I’m alive, and that’s a blessing; in truth I am amazed
As I lie beneath the covers and worship you with heartfelt praise.
On other mornings though, I have a different tale to tell
The mornings when I wake up and I’m distracted and unwell.
Spiritual amnesia seems to want to suffocate my soul
I struggle under heavy blankets with night terrors slow to go.
You’re not my first thought as I waken; there’s a clamor and a din
And instead of resting comfortably, I find I’m sinking into sin.
Somehow a separation, in my sleep, has interfered
Making me forget the peace of you, the one I hold so dear.
I wrestle with the bedding and unseen principalities
As sleep-induced amnesia tries to get the best of me.
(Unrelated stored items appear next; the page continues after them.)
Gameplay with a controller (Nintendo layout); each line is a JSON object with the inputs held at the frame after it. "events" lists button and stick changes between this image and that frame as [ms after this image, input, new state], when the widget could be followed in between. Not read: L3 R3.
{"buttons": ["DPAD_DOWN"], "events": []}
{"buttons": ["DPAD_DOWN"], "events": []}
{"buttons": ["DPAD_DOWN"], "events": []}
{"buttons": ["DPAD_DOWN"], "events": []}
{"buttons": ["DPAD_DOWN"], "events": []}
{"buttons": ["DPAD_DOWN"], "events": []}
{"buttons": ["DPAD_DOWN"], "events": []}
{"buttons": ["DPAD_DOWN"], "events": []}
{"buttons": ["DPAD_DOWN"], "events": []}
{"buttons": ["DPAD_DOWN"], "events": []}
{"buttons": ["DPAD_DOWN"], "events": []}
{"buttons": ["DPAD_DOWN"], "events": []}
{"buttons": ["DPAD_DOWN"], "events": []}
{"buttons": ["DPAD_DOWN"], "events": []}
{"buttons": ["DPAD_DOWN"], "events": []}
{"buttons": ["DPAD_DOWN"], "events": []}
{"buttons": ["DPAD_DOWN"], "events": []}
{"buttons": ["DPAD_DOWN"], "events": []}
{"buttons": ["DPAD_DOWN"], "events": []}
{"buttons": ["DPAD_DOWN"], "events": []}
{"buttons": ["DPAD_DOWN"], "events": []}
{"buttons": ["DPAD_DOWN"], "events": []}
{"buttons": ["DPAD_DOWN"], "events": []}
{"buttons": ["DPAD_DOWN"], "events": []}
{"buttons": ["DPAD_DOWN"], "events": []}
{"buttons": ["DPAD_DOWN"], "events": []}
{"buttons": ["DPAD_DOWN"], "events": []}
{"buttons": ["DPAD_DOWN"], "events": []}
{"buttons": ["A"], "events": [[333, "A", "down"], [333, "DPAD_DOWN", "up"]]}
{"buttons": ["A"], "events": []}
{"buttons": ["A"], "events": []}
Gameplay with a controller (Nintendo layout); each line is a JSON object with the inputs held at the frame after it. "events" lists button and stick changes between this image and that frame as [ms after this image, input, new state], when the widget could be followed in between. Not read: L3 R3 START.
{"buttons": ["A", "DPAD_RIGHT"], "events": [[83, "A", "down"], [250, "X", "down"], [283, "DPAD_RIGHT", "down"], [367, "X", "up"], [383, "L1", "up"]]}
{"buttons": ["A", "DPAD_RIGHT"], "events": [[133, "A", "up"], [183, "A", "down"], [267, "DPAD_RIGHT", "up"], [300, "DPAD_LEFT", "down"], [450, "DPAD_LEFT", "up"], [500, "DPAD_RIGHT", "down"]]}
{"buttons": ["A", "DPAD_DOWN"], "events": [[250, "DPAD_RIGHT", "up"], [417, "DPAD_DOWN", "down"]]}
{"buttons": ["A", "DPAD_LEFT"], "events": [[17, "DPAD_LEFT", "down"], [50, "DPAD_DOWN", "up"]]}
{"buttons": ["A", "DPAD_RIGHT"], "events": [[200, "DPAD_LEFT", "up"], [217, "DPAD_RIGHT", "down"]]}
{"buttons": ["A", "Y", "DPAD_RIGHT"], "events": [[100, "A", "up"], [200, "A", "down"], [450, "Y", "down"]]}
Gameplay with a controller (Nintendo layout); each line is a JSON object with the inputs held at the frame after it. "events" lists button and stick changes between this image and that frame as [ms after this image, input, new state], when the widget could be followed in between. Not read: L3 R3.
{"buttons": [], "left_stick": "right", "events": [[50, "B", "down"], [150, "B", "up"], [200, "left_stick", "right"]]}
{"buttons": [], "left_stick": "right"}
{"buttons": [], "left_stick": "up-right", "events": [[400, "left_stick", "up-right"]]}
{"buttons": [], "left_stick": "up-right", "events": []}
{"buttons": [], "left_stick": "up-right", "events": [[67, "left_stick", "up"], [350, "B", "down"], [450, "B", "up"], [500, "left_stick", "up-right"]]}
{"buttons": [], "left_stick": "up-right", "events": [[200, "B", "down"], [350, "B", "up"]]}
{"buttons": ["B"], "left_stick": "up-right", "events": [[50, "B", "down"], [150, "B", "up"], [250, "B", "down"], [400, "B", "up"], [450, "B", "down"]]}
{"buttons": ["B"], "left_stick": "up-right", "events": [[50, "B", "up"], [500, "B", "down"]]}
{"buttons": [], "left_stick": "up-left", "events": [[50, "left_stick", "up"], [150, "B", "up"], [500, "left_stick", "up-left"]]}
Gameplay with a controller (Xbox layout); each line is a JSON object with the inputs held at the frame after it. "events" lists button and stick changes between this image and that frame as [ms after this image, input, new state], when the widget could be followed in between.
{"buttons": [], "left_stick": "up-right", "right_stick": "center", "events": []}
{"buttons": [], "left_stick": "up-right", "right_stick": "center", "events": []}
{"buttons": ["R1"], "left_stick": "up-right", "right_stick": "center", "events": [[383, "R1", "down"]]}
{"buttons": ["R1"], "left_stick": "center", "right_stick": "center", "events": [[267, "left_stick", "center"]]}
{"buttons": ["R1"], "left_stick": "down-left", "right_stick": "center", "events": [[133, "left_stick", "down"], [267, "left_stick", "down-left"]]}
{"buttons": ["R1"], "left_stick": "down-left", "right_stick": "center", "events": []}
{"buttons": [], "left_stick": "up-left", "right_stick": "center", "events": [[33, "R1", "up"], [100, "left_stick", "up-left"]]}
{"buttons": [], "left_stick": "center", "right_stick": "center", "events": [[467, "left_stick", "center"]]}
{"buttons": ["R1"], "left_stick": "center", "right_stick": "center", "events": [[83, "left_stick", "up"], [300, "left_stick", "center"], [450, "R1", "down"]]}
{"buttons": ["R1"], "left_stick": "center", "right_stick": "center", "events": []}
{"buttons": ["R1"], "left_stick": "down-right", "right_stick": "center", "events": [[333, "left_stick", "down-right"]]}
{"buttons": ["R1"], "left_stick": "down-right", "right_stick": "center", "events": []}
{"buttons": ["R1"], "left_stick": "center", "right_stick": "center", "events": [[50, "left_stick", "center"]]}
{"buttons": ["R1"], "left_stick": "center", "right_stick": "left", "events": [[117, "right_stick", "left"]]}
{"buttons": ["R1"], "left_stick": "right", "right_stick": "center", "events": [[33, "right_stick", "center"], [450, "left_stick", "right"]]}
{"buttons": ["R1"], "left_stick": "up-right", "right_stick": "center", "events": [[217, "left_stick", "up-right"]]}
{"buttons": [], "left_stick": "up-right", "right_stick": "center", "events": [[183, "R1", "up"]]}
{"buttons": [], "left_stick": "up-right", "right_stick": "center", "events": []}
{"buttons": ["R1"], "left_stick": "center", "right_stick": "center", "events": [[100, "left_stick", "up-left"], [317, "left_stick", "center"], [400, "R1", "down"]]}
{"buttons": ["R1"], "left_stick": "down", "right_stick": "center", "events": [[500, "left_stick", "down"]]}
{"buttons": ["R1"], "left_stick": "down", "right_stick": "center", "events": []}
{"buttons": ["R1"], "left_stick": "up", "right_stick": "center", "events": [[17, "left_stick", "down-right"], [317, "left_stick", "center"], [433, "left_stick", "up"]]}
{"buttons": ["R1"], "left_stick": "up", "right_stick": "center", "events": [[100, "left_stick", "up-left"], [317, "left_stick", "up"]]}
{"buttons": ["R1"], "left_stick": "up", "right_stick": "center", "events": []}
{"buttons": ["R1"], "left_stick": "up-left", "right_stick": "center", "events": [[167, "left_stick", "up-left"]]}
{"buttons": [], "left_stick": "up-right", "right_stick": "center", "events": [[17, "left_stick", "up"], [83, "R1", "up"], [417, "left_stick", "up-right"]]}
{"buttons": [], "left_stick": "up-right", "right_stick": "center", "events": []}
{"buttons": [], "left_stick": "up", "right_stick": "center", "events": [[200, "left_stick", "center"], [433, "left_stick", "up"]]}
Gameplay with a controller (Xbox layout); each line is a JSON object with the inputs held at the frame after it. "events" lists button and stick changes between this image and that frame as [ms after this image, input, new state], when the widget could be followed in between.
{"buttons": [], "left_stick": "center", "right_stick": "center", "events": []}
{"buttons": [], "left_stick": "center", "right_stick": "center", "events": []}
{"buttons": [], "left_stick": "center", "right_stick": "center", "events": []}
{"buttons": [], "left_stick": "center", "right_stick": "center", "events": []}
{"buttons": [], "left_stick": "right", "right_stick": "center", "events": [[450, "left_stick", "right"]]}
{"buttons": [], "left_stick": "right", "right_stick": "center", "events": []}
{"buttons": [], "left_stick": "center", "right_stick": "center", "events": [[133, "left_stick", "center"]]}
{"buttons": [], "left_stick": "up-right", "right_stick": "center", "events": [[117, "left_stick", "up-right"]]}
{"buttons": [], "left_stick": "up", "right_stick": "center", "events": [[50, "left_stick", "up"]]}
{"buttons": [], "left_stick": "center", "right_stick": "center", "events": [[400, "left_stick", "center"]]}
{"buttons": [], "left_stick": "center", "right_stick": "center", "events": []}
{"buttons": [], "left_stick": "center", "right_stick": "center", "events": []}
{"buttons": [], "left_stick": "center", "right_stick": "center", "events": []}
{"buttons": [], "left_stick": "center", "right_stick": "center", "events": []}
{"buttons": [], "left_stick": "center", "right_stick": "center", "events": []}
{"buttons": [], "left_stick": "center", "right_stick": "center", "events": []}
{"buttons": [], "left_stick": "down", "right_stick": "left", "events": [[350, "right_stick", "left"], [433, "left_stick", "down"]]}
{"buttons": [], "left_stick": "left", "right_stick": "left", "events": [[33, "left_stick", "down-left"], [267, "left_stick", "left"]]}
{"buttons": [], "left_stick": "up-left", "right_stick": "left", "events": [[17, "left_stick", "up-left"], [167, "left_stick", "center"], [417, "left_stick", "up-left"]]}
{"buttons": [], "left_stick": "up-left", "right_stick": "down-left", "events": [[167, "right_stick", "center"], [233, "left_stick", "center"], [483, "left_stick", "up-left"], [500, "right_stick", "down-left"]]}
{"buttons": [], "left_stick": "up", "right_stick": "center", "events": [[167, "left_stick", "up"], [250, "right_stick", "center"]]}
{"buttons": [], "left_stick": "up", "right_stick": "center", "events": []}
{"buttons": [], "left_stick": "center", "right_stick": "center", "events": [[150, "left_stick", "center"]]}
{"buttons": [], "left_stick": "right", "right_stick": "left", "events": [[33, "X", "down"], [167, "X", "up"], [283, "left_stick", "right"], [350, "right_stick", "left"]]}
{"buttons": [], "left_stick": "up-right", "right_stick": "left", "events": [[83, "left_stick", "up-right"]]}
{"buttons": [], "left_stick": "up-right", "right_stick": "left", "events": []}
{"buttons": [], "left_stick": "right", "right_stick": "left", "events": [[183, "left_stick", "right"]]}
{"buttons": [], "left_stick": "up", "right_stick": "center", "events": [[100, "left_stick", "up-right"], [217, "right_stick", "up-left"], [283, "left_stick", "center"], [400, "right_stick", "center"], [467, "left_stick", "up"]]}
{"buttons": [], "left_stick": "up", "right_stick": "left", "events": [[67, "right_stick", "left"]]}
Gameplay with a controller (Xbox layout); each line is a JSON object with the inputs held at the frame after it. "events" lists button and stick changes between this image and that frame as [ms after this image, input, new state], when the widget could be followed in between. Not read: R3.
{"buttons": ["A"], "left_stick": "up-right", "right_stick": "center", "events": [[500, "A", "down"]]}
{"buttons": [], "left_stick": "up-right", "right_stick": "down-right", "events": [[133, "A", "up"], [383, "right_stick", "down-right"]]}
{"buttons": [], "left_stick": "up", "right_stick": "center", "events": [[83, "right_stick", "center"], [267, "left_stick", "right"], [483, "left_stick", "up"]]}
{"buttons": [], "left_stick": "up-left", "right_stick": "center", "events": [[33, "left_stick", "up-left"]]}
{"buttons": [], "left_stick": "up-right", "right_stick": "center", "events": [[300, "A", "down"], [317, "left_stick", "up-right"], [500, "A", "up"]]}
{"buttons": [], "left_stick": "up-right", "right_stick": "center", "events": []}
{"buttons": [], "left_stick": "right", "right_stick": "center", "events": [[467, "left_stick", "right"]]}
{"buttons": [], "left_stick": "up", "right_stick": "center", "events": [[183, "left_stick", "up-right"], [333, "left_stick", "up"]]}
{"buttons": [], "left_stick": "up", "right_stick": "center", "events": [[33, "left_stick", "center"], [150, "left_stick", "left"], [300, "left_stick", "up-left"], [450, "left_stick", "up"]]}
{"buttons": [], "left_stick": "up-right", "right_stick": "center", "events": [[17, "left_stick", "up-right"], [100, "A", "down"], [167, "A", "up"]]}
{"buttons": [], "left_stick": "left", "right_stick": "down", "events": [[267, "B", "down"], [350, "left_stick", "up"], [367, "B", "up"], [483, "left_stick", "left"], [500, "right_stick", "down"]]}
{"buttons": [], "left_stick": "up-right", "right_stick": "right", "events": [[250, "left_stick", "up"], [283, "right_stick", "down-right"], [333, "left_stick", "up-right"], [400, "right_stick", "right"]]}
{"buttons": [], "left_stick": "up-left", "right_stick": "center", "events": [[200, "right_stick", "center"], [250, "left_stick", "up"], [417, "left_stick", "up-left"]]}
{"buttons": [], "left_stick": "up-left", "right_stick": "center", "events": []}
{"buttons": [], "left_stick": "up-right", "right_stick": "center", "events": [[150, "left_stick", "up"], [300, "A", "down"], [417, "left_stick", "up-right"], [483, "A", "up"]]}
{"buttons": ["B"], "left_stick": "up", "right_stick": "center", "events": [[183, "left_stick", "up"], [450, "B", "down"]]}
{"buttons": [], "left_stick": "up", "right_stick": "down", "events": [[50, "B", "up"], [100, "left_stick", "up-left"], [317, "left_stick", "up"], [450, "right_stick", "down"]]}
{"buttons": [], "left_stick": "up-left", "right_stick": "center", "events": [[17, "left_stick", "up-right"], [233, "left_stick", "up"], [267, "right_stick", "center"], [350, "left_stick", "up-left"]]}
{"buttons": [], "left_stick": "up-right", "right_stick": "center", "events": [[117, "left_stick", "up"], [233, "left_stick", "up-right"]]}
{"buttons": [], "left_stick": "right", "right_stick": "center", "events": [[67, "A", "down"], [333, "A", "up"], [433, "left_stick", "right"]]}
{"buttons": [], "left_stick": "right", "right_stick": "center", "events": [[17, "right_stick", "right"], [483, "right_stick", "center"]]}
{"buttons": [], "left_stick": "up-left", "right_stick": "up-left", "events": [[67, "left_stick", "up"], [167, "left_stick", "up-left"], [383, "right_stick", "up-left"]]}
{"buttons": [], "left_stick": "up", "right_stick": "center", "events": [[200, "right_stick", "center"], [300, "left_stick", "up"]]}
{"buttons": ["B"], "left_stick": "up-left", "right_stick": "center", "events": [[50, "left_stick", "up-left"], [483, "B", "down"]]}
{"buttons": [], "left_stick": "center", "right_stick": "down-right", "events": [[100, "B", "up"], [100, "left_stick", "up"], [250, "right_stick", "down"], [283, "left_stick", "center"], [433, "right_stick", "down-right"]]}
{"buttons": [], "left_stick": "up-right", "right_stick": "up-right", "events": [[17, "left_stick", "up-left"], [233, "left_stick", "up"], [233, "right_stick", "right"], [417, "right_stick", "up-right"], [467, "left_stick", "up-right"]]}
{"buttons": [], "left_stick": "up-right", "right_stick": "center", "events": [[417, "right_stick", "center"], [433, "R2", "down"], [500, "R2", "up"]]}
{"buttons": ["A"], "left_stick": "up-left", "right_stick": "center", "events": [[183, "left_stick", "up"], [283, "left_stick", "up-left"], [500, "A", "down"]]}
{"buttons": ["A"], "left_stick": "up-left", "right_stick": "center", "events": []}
With resolve I toss back covers; rouse myself and flee the bed
Grab myself a cup of tea and shake the cobwebs from my head.
I sit down, a morning routine, and take the Bible in my hand
Read again the sacred stories you have worked into your plan.
‘I will never leave you nor forsake you,’ you remind me in your word
‘Nothing can separate us,’ is the blessing you confer.
The spiritual amnesia that had ambushed and hijacked me
Skitters from your presence, Lord, as you set me free.
You restore and redeem me; your love renews and makes me whole
My soul rejoices as you meet me there within your holy scrolls.